Sanders told the Red Hat Ladies about the ear corn he keeps to feed the calves when they are weaned. He told them that his hay crop was the best in three years and that he puts his bulls in with the cows in April so they’ll have uniform calves. And, he told them about his pullet houses and how he starts each batch with thousands of day-old biddies that cost about $3 a piece.

The poultry company that Sanders contracts with provides the birds, the feed and the medication. He provides the environment and keeps watch.

“I keep the birds 21 weeks and they grow to about six and a half pounds,” he said. “When they leave here, their cost is about $12 apiece.”

“How can we buy chickens in the grocery store for just a few dollars,” asked Nellie Sue Helms.

Sanders tipped his cap back slightly and thought a minute before he spoke.

“I’ve got pullet houses,” he said. “These aren’t the kind of chickens that you buy in the grocery store.
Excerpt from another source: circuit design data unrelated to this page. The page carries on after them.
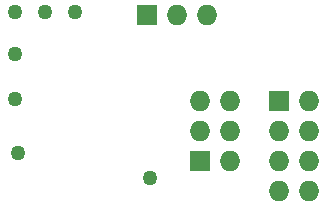
<source format=gbs>
%FSLAX46Y46*%
G04 Gerber Fmt 4.6, Leading zero omitted, Abs format (unit mm)*
G04 Created by KiCad (PCBNEW (2014-10-27 BZR 5228)-product) date 1/4/2015 7:21:31 PM*
%MOMM*%
G01*
G04 APERTURE LIST*
%ADD10C,0.100000*%
%ADD11C,1.270000*%
%ADD12R,1.727200X1.727200*%
%ADD13O,1.727200X1.727200*%
G04 APERTURE END LIST*
D10*
D11*
X12954000Y-18859500D03*
D12*
X12700000Y-5080000D03*
D13*
X15240000Y-5080000D03*
X17780000Y-5080000D03*
D12*
X23876000Y-12319000D03*
D13*
X26416000Y-12319000D03*
X23876000Y-14859000D03*
X26416000Y-14859000D03*
X23876000Y-17399000D03*
X26416000Y-17399000D03*
X23876000Y-19939000D03*
X26416000Y-19939000D03*
D11*
X1524000Y-12192000D03*
X1524000Y-8382000D03*
X6604000Y-4826000D03*
X1778000Y-16764000D03*
D12*
X17145000Y-17399000D03*
D13*
X19685000Y-17399000D03*
X17145000Y-14859000D03*
X19685000Y-14859000D03*
X17145000Y-12319000D03*
X19685000Y-12319000D03*
D11*
X4064000Y-4826000D03*
X1524000Y-4826000D03*
M02*

</source>
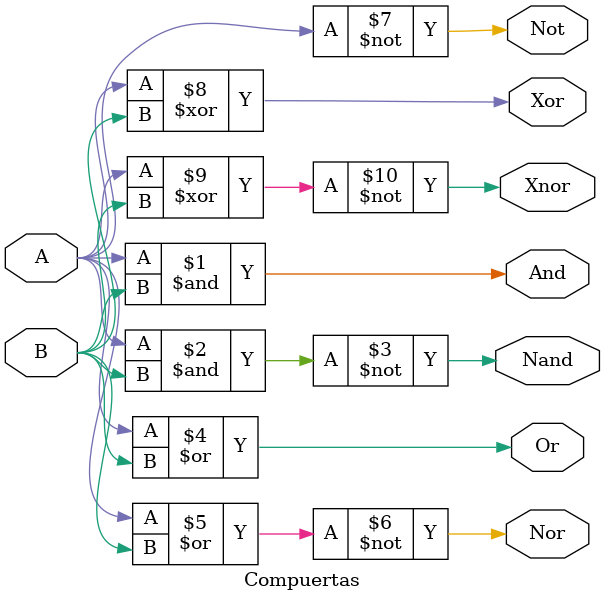
<source format=v>
`timescale 1ns/1ns 

module Compuertas(
    input A,      
    input B,      
    output And,   
    output Nand,  
    output Or,    
    output Nor,   
    output Not,   
    output Xor,   
    output Xnor   
);

//  LOGICA
assign And  = A & B;     
assign Nand = ~(A & B);  
assign Or   = A | B;     
assign Nor  = ~(A | B);  
assign Not  = ~A;        
assign Xor  = A ^ B;    
assign  Xnor = ~(A ^ B);  

endmodule


</source>
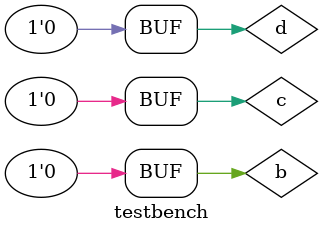
<source format=v>
`include "orgate.v"

module testbench;
    reg b,c,d;
    wire out;

    orgate or2(out,b,c,d);

    initial begin;
        b = 1'b0;
        c = 1'b1;
        d = 1'b1;
        #5;
        b = 1'b0;
        c = 1'b0;
        d = 1'b0;
    end

    initial
        $monitor($time, " : b=%b c=%b d=%b out=%b", b, c, d, out);
endmodule
</source>
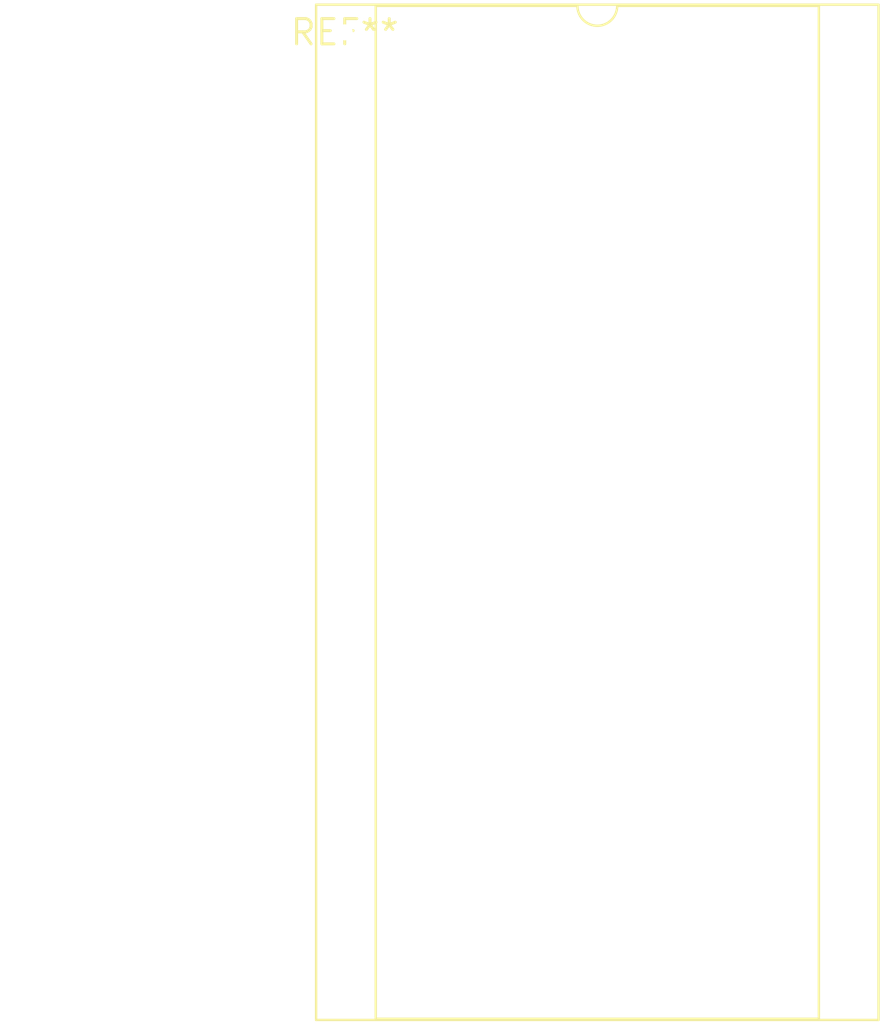
<source format=kicad_pcb>
(kicad_pcb (version 20240108) (generator pcbnew)

  (general
    (thickness 1.6)
  )

  (paper "A4")
  (layers
    (0 "F.Cu" signal)
    (31 "B.Cu" signal)
    (32 "B.Adhes" user "B.Adhesive")
    (33 "F.Adhes" user "F.Adhesive")
    (34 "B.Paste" user)
    (35 "F.Paste" user)
    (36 "B.SilkS" user "B.Silkscreen")
    (37 "F.SilkS" user "F.Silkscreen")
    (38 "B.Mask" user)
    (39 "F.Mask" user)
    (40 "Dwgs.User" user "User.Drawings")
    (41 "Cmts.User" user "User.Comments")
    (42 "Eco1.User" user "User.Eco1")
    (43 "Eco2.User" user "User.Eco2")
    (44 "Edge.Cuts" user)
    (45 "Margin" user)
    (46 "B.CrtYd" user "B.Courtyard")
    (47 "F.CrtYd" user "F.Courtyard")
    (48 "B.Fab" user)
    (49 "F.Fab" user)
    (50 "User.1" user)
    (51 "User.2" user)
    (52 "User.3" user)
    (53 "User.4" user)
    (54 "User.5" user)
    (55 "User.6" user)
    (56 "User.7" user)
    (57 "User.8" user)
    (58 "User.9" user)
  )

  (setup
    (pad_to_mask_clearance 0)
    (pcbplotparams
      (layerselection 0x00010fc_ffffffff)
      (plot_on_all_layers_selection 0x0000000_00000000)
      (disableapertmacros false)
      (usegerberextensions false)
      (usegerberattributes false)
      (usegerberadvancedattributes false)
      (creategerberjobfile false)
      (dashed_line_dash_ratio 12.000000)
      (dashed_line_gap_ratio 3.000000)
      (svgprecision 4)
      (plotframeref false)
      (viasonmask false)
      (mode 1)
      (useauxorigin false)
      (hpglpennumber 1)
      (hpglpenspeed 20)
      (hpglpendiameter 15.000000)
      (dxfpolygonmode false)
      (dxfimperialunits false)
      (dxfusepcbnewfont false)
      (psnegative false)
      (psa4output false)
      (plotreference false)
      (plotvalue false)
      (plotinvisibletext false)
      (sketchpadsonfab false)
      (subtractmaskfromsilk false)
      (outputformat 1)
      (mirror false)
      (drillshape 1)
      (scaleselection 1)
      (outputdirectory "")
    )
  )

  (net 0 "")

  (footprint "DIP-40_W25.4mm_Socket_LongPads" (layer "F.Cu") (at 0 0))

)

</source>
They lay eggs to make the biddies that grow into the chickens that you buy to eat. One of my houses will produce about a million chickens through their eggs.”

All of the talk of chickens whetted the Red Hat Ladies appetite for lunch. They thanked Bill and Ann Sanders for a fun and informative day on the farm.

As they made a beeline to the bus, one of the ladies said, “I remember when we used to wring the chicken’s neck …..”

“Let’s don’t about that!” rang out from the chorus.

The Red Hat Ladies left the Sanders farm with feathers a-flying and much more knowledgeable about life on the farm.